>> Start STORED ROWS
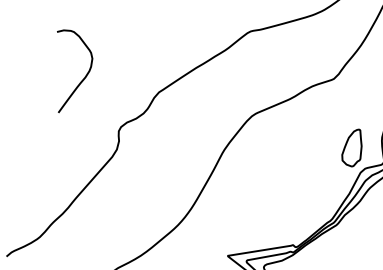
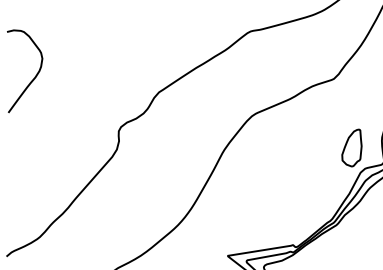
curve at (84, 76) position: (84, 76) -> (34, 76)
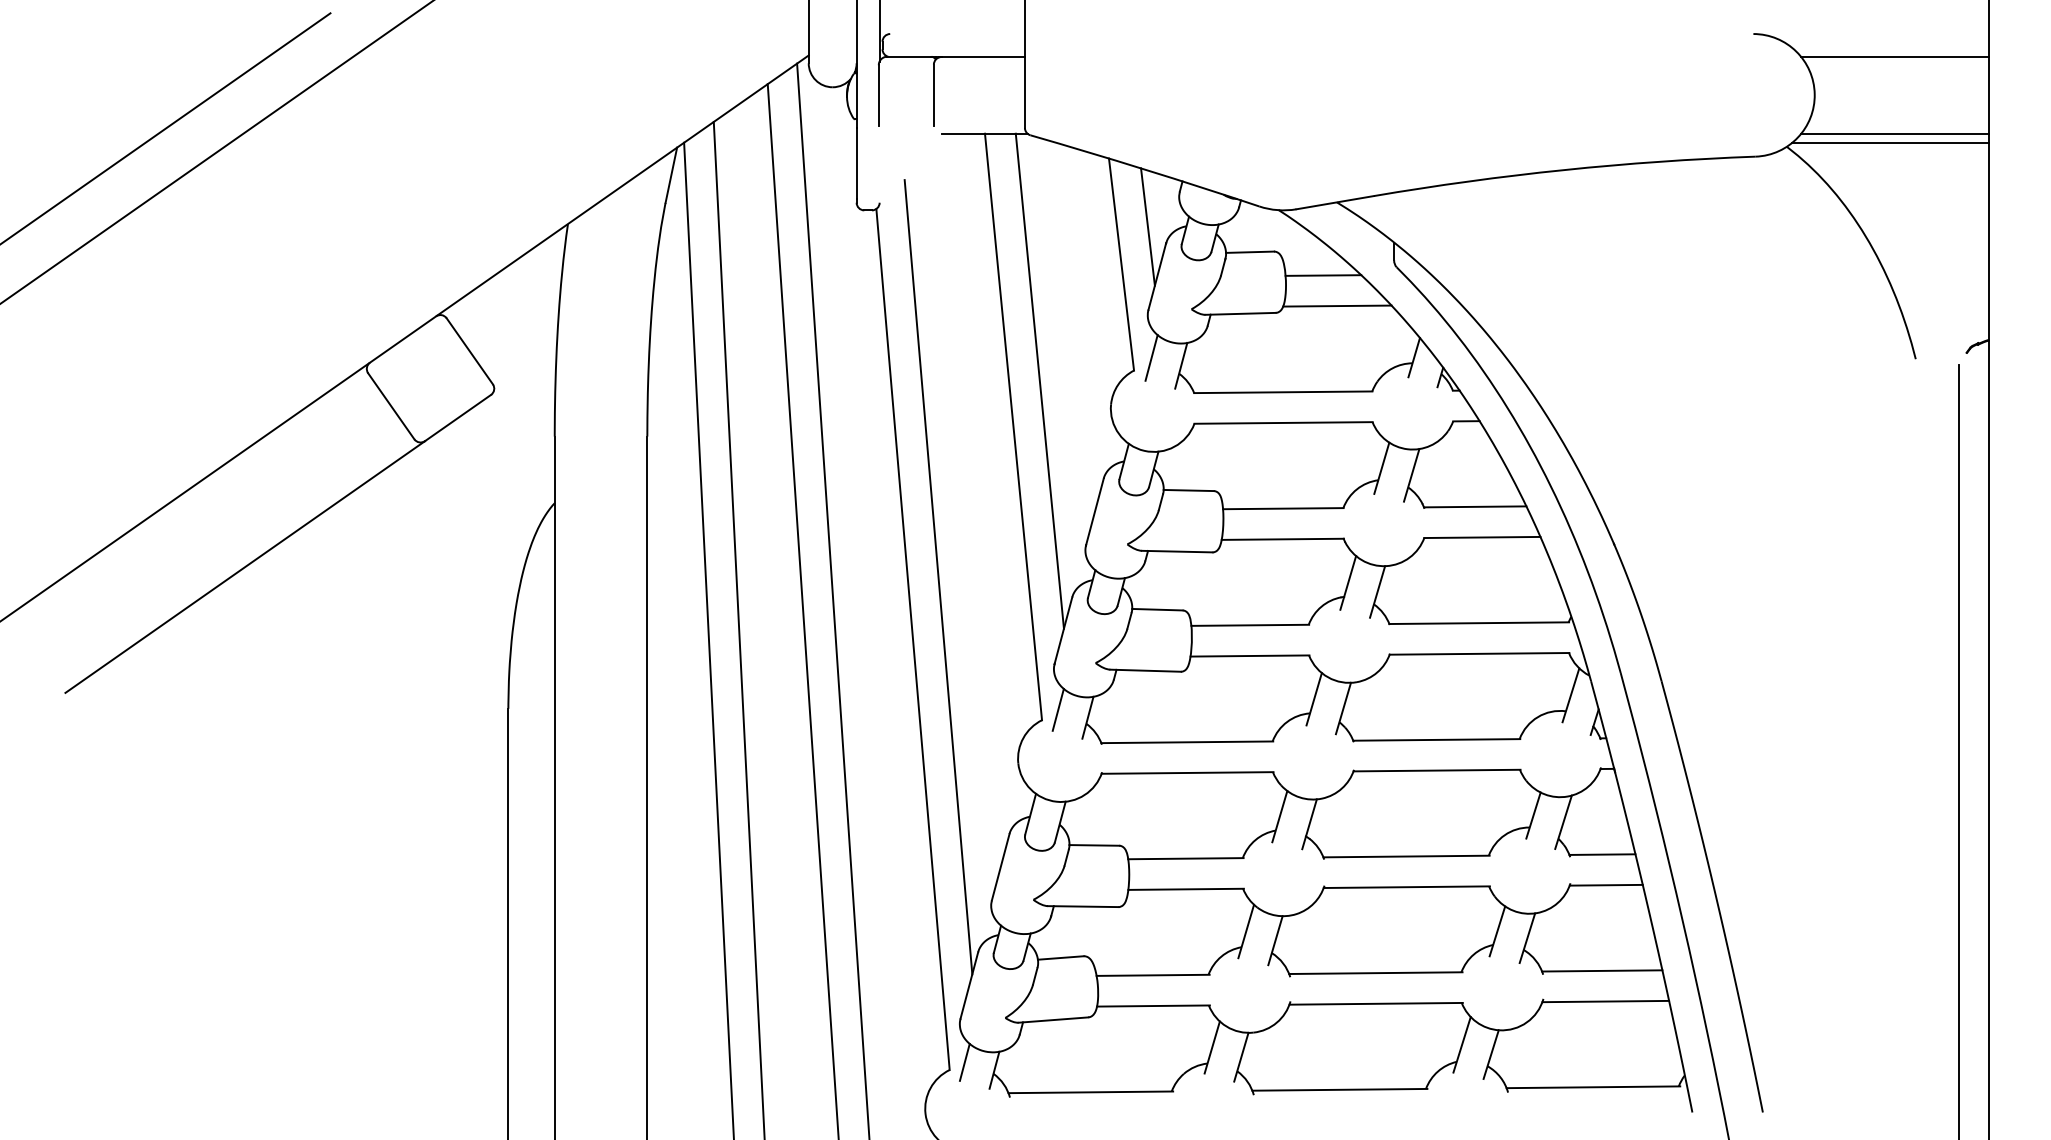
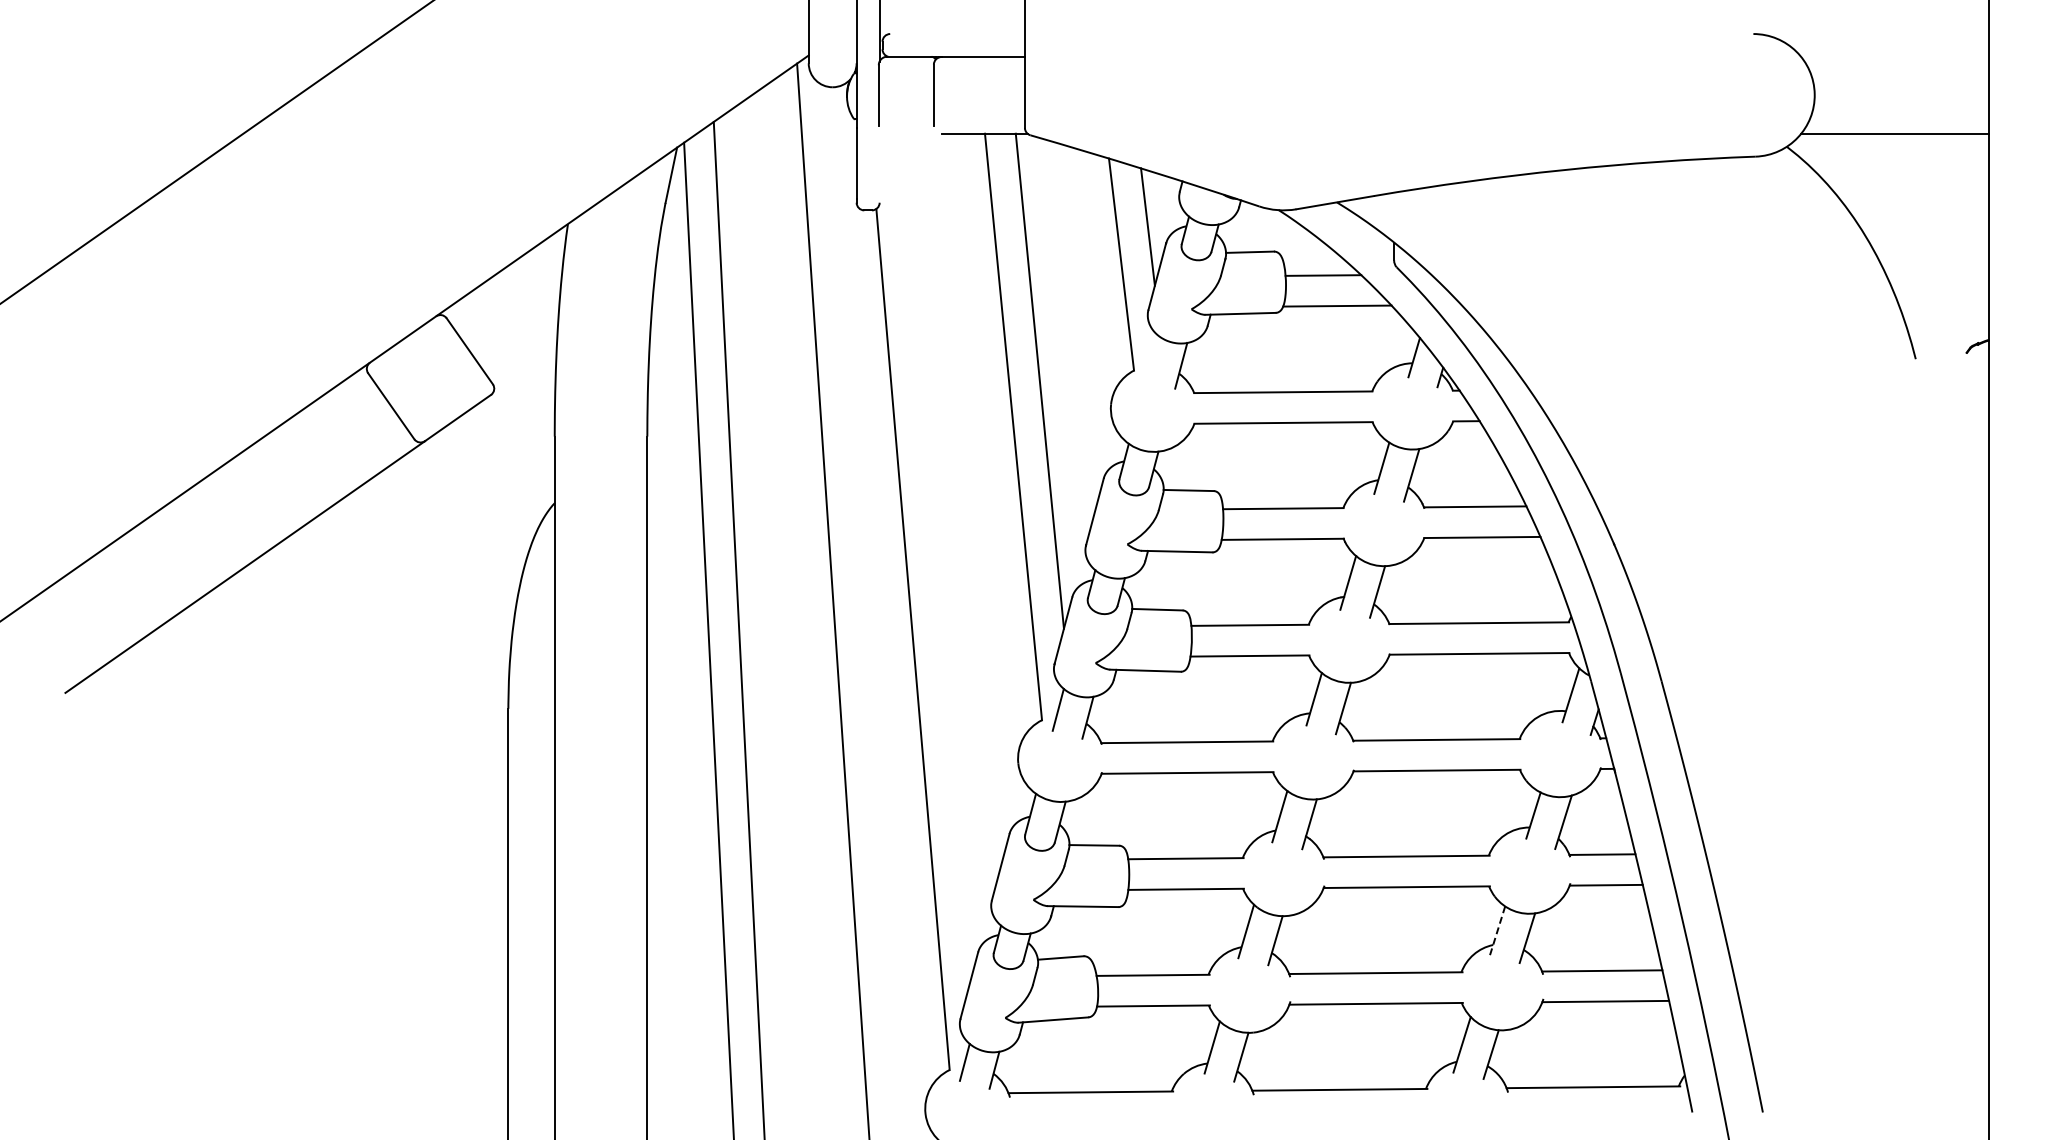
line at (1895, 57): present -> none
line at (166, 127): present -> none
line at (1890, 143): present -> none
line at (1151, 357): present -> none
line at (938, 577): present -> none
line at (802, 610): present -> none
line at (1958, 750): present -> none
line at (1497, 931): solid -> dashed
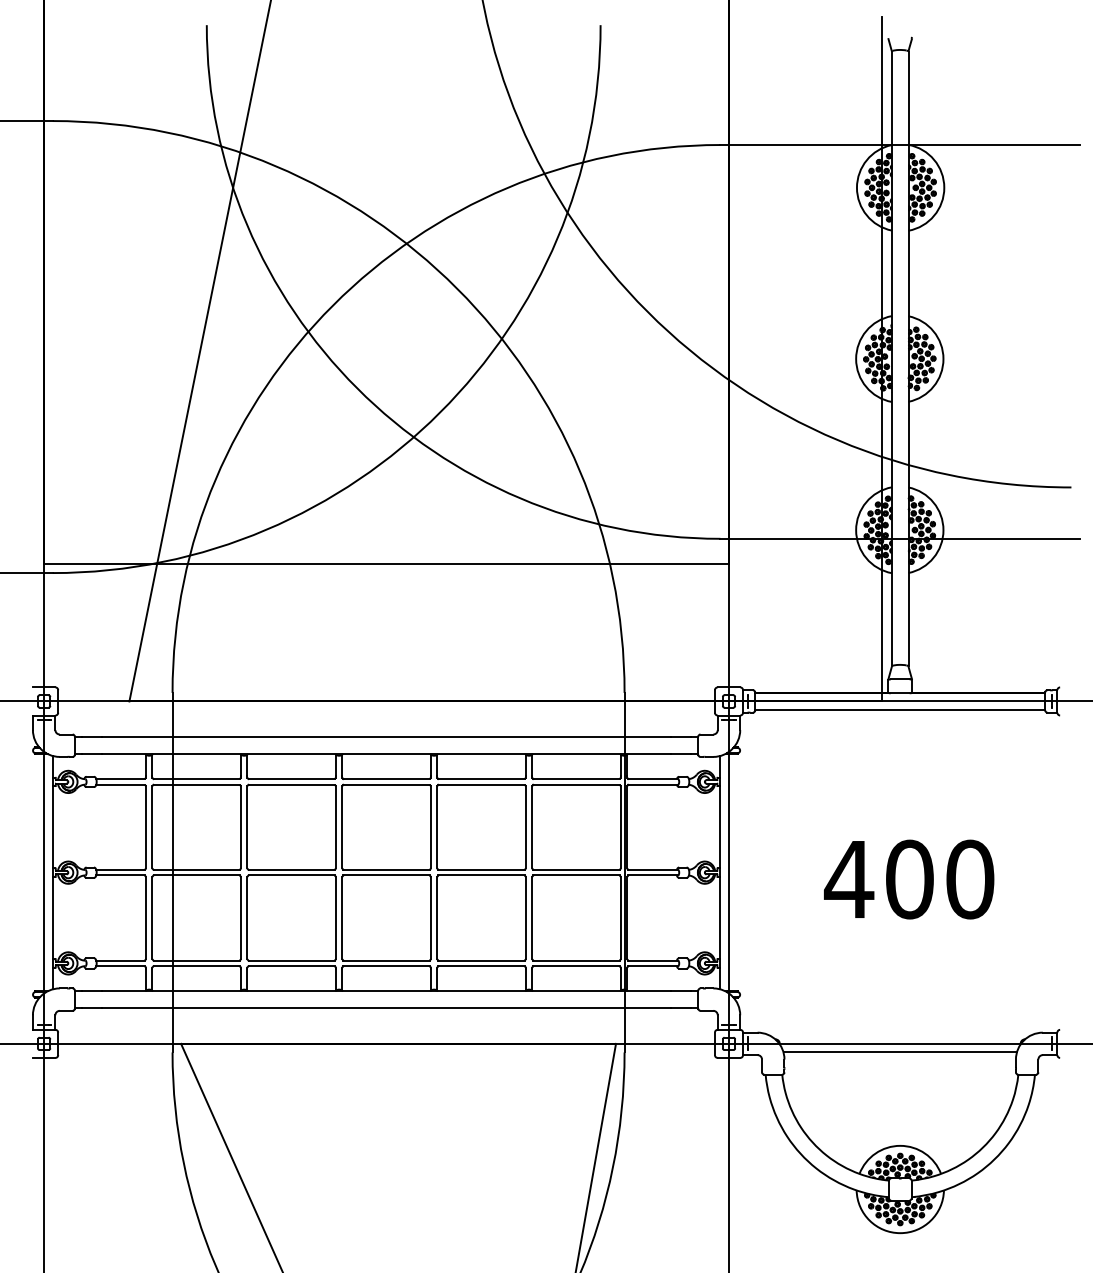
>> End STORED ROWS
> [WRITTEN EXERCISE]: Copy out every difference line from the records above, character for character and in their original order. Leave the pictures out of your output.

> [TASK SOLUTION]:
curve at (84, 76) position: (84, 76) -> (34, 76)
line at (1895, 57): present -> none
line at (166, 127): present -> none
line at (1890, 143): present -> none
line at (1151, 357): present -> none
line at (938, 577): present -> none
line at (802, 610): present -> none
line at (1958, 750): present -> none
line at (1497, 931): solid -> dashed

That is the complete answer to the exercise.